§ Work task A
Answer these from the Glasgow Boys article:
(i) How many paintings does Lord MacFarlane say are unaccounted for?
(ii) How many visitors had the exhibition drawn after two and a half months?
(iii) Which painting is the Alexander Roche work compared to in size?
§ Work task B
Carry the Glasgow Boys article forward from its final sentence.

§ Given passage

──────────

Pauline McLean | 07:30 UK time, Wednesday, 16 June 2010

to-pastures-new-for-web.jpgWhen he launched the Glasgow Boys exhibition back in April, Kelvingrove champion and avid collector Lord MacFarlane of Bearsden, was convinced there were many more works of art out there.

"You only have to look at the lists of paintings exhibited at the time to see there are least 100 unaccounted for," he says.

"There are probably lofts and attics in the west end of Glasgow which have Glasgow Boys works tucked away and this exhibition may give a reason to bring them out."

Two and a half months and 36,000 visitors later, and the Glasgow Boys exhibition is going strong but no sign of any of those missing paintings.

When I meet Lord Macfarlane again, he's still upbeat about finding them.

"There's one work by Alexander Roche, which is the size of Guthrie's A Highland Funeral, which is huge.

"It's never been seen in public. And if works as large as that can be hidden away, it opens up all sorts of possibilities about what's out there," he says.

──────────

§ Extracted records
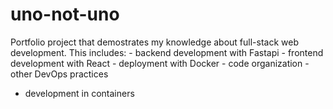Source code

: # uno-not-uno
Portfolio project that demostrates my knowledge about full-stack web development. This includes:
    - backend development with Fastapi
    - frontend development with React
    - deployment with Docker
    - code organization
    - other DevOps practices

- development in containers


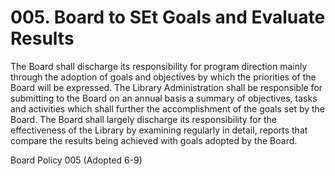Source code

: # 005. Board to SEt Goals and Evaluate Results

The Board shall discharge its responsibility for program direction mainly through the adoption of goals and objectives by which the priorities of the Board will be expressed. The Library Administration shall be responsible for submitting to the Board on an annual basis a summary of objectives, tasks and activities which shall further the accomplishment of the goals set by the Board. The Board shall largely discharge its responsibility for the effectiveness of the Library by examining regularly in detail, reports that compare the results being achieved with goals adopted by the Board.

Board Policy 005 (Adopted 6-9)
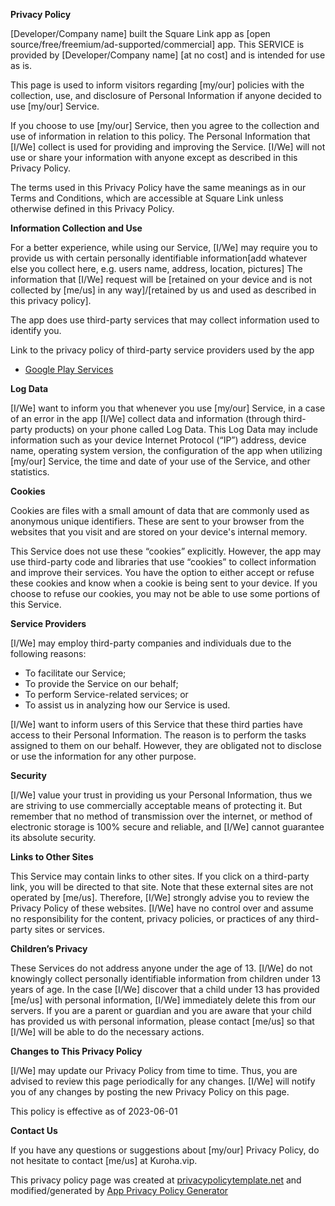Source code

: **Privacy Policy**

[Developer/Company name] built the Square Link app as [open source/free/freemium/ad-supported/commercial] app. This SERVICE is provided by [Developer/Company name] [at no cost] and is intended for use as is.

This page is used to inform visitors regarding [my/our] policies with the collection, use, and disclosure of Personal Information if anyone decided to use [my/our] Service.

If you choose to use [my/our] Service, then you agree to the collection and use of information in relation to this policy. The Personal Information that [I/We] collect is used for providing and improving the Service. [I/We] will not use or share your information with anyone except as described in this Privacy Policy.

The terms used in this Privacy Policy have the same meanings as in our Terms and Conditions, which are accessible at Square Link unless otherwise defined in this Privacy Policy.

**Information Collection and Use**

For a better experience, while using our Service, [I/We] may require you to provide us with certain personally identifiable information[add whatever else you collect here, e.g. users name, address, location, pictures] The information that [I/We] request will be [retained on your device and is not collected by [me/us] in any way]/[retained by us and used as described in this privacy policy].

The app does use third-party services that may collect information used to identify you.

Link to the privacy policy of third-party service providers used by the app

*   [Google Play Services](https://www.google.com/policies/privacy/)

**Log Data**

[I/We] want to inform you that whenever you use [my/our] Service, in a case of an error in the app [I/We] collect data and information (through third-party products) on your phone called Log Data. This Log Data may include information such as your device Internet Protocol (“IP”) address, device name, operating system version, the configuration of the app when utilizing [my/our] Service, the time and date of your use of the Service, and other statistics.

**Cookies**

Cookies are files with a small amount of data that are commonly used as anonymous unique identifiers. These are sent to your browser from the websites that you visit and are stored on your device's internal memory.

This Service does not use these “cookies” explicitly. However, the app may use third-party code and libraries that use “cookies” to collect information and improve their services. You have the option to either accept or refuse these cookies and know when a cookie is being sent to your device. If you choose to refuse our cookies, you may not be able to use some portions of this Service.

**Service Providers**

[I/We] may employ third-party companies and individuals due to the following reasons:

*   To facilitate our Service;
*   To provide the Service on our behalf;
*   To perform Service-related services; or
*   To assist us in analyzing how our Service is used.

[I/We] want to inform users of this Service that these third parties have access to their Personal Information. The reason is to perform the tasks assigned to them on our behalf. However, they are obligated not to disclose or use the information for any other purpose.

**Security**

[I/We] value your trust in providing us your Personal Information, thus we are striving to use commercially acceptable means of protecting it. But remember that no method of transmission over the internet, or method of electronic storage is 100% secure and reliable, and [I/We] cannot guarantee its absolute security.

**Links to Other Sites**

This Service may contain links to other sites. If you click on a third-party link, you will be directed to that site. Note that these external sites are not operated by [me/us]. Therefore, [I/We] strongly advise you to review the Privacy Policy of these websites. [I/We] have no control over and assume no responsibility for the content, privacy policies, or practices of any third-party sites or services.

**Children’s Privacy**

These Services do not address anyone under the age of 13. [I/We] do not knowingly collect personally identifiable information from children under 13 years of age. In the case [I/We] discover that a child under 13 has provided [me/us] with personal information, [I/We] immediately delete this from our servers. If you are a parent or guardian and you are aware that your child has provided us with personal information, please contact [me/us] so that [I/We] will be able to do the necessary actions.

**Changes to This Privacy Policy**

[I/We] may update our Privacy Policy from time to time. Thus, you are advised to review this page periodically for any changes. [I/We] will notify you of any changes by posting the new Privacy Policy on this page.

This policy is effective as of 2023-06-01

**Contact Us**

If you have any questions or suggestions about [my/our] Privacy Policy, do not hesitate to contact [me/us] at Kuroha.vip.

This privacy policy page was created at [privacypolicytemplate.net](https://privacypolicytemplate.net) and modified/generated by [App Privacy Policy Generator](https://app-privacy-policy-generator.nisrulz.com/)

──────────

§ Task answer A
(i) At least 100.
(ii) 36,000.
(iii) Guthrie's A Highland Funeral.

§ Task answer B
And while they haven't uncovered any paintings, they've at least found out a bit more about the people in some of the paintings.

Prue Whyte, who lives in London, got in touch to say her grandfather is the small boy in Guthrie's aforementioned Highland Funeral.

"My great grandfather was a dentist, and an amateur artist. He had his own studio in Helensburgh. Guthrie didn't have a studio, my great grandfather did, so he used his studio and his children as models."

As well as Prue's grandfather, nine-year-old John, his sister Kristina was used for another famous picture - To Pastures New - which features her herding geese.

The Whyte family even managed to round up a goose, although Guthrie finished the painting - with Kristina - in a more rural setting.

Prue and her family only realised the connections after the death of her own father in the 1980s.

"It is amazing to know the people in these very significant paintings are your family."

Senior curator Jean Walsh says the Whytes aren't the only family to get in touch.

"We always knew these were real people with real lives, but we're able to put lots of extra details in now.

"Like the fact the children in the painting Playmates were all members of the Anderson family.

"Guthrie may have seen them walking back and forwards on their way to school, and decided to paint them. they look quite glum, and it's obviously cold, and in winter, which explains why they do look glum."

It wasn't all glumness though.

According to family members, Guthrie's mother stayed at Cockburnspath while he painted and rustled up milk and cucumber sandwiches for his models - on white bread, which was unheard of at the time.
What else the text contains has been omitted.